Once you decide to rent your home, you need to settle on a price. You may feel your home is worth a certain amount each month, but if other homes nearby are not renting for that amount, it is unlikely you will get that number each month. It is important to complete your due diligence before you rent your home; make sure houses in your neighborhood are renting for an amount that makes sense for you. If your house payment is $1000.00 a month, and rentals go for $1200.00, it may not be in your best interest to rent, especially if you must pay a property management team each month, too. One quick way to determine your rental amount is to go to a website like Zillow or Trulia; they can give you an estimated rental amount based on your area and the size of your home. They don’t, however, take into account any extras that your house may have that someone else’s doesn’t, so remember the number is just an estimate. You can confirm the numbers with a local property management company to make sure your rental amount is in the ballpark. The last thing you want to do is leave the home sitting empty because it is priced too high; some rent is better than none.
After settling on a price, you will want to come up with a reasonable deposit. Generally, paying first and last months’ rent is fair; that way if the person thrashes your home or moves out unexpectedly, you have a month’s rent to use towards repairs or finding new tenants. Your rental agreement should clearly state the terms of the rental and whether or not the funds are refundable at the end of the leasing period and if you are allowed to keep them for damages or cleaning.

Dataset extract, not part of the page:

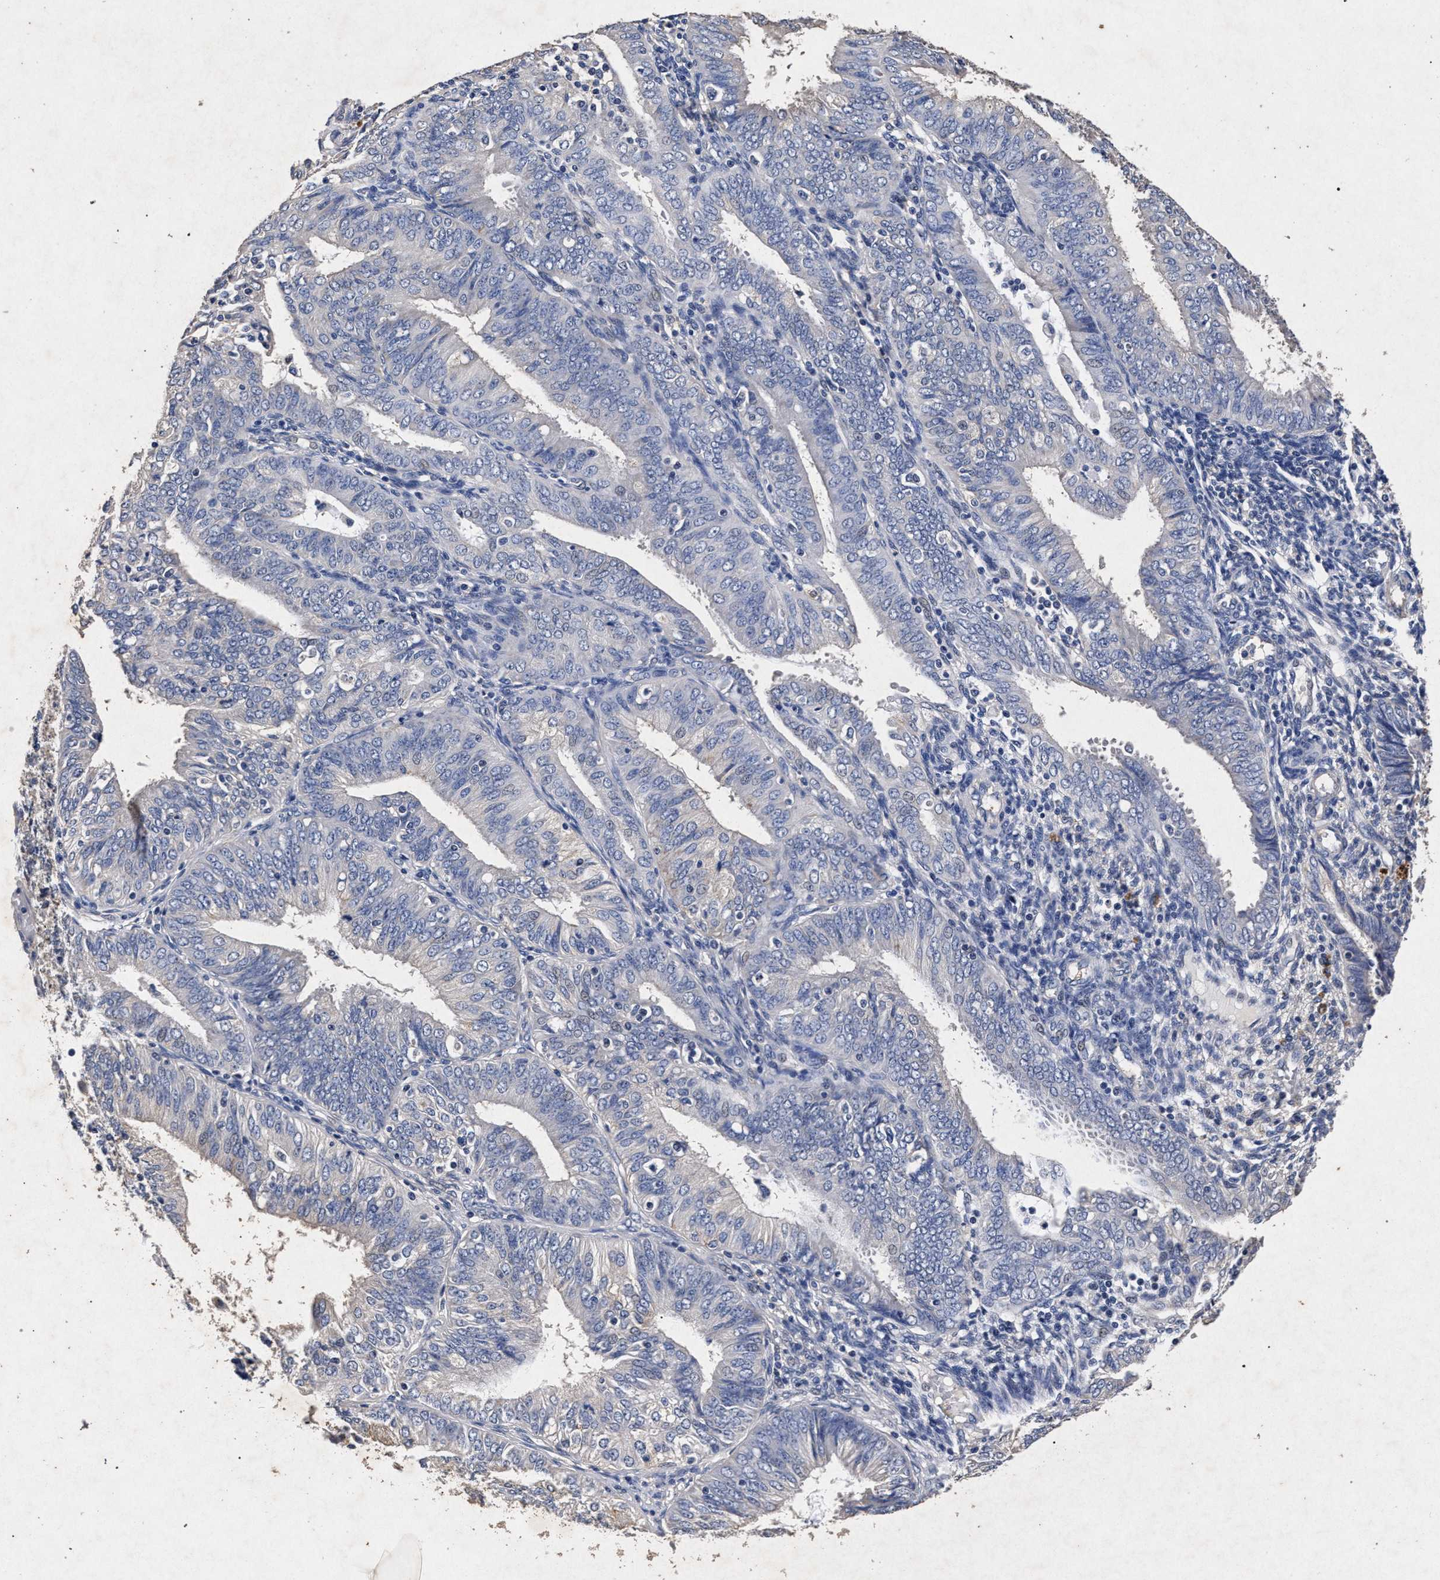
{"staining": {"intensity": "negative", "quantity": "none", "location": "none"}, "tissue": "endometrial cancer", "cell_type": "Tumor cells", "image_type": "cancer", "snomed": [{"axis": "morphology", "description": "Adenocarcinoma, NOS"}, {"axis": "topography", "description": "Endometrium"}], "caption": "Protein analysis of endometrial cancer shows no significant expression in tumor cells. (DAB (3,3'-diaminobenzidine) immunohistochemistry (IHC), high magnification).", "gene": "ATP1A2", "patient": {"sex": "female", "age": 58}}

The crux of a successful rental is finding the best tenants possible. You may decide you want to rent to friends or family but that is a precarious undertaking. If anything goes wrong during their tenure in your house, you may jeopardize the relationship. Instead, thoroughly vetting a renter to keep the situation professional will benefit you in the long run. Finding qualified renters can be a challenge, which is where a property management company can come in handy. They can take applications, run background checks, run credit assessments, and show the property so you don’t have to. You can give the property management company your criteria for the tenants—i.e., no smokers, no pets, and minimum financial standards. You want to make sure the person or persons who rent your home can afford to do so handily, so it is important to gather documentation to prove employment and income.
If you have many applicants, you can be choosy about your tenants. If there are two qualified applicants and one has a better credit history, solid income, and excellent rental record, those might be your determining factors in renting to that person. You may want to assess the entire background report to see if your potential renter has prior evictions, felonies or bankruptcies and if so, you may decide to rule him out and move on to someone else. If your rental application numbers are low, you may want to loosen your standards to secure a renter or wait for someone who meets all the criteria to come along. If you choose the latter, make sure you have the funds to cover your empty rental for a few months.
Renting your home can be lucrative, and it can be a little scary. With proper research, you can find the perfect tenants for your home and love being a landlord!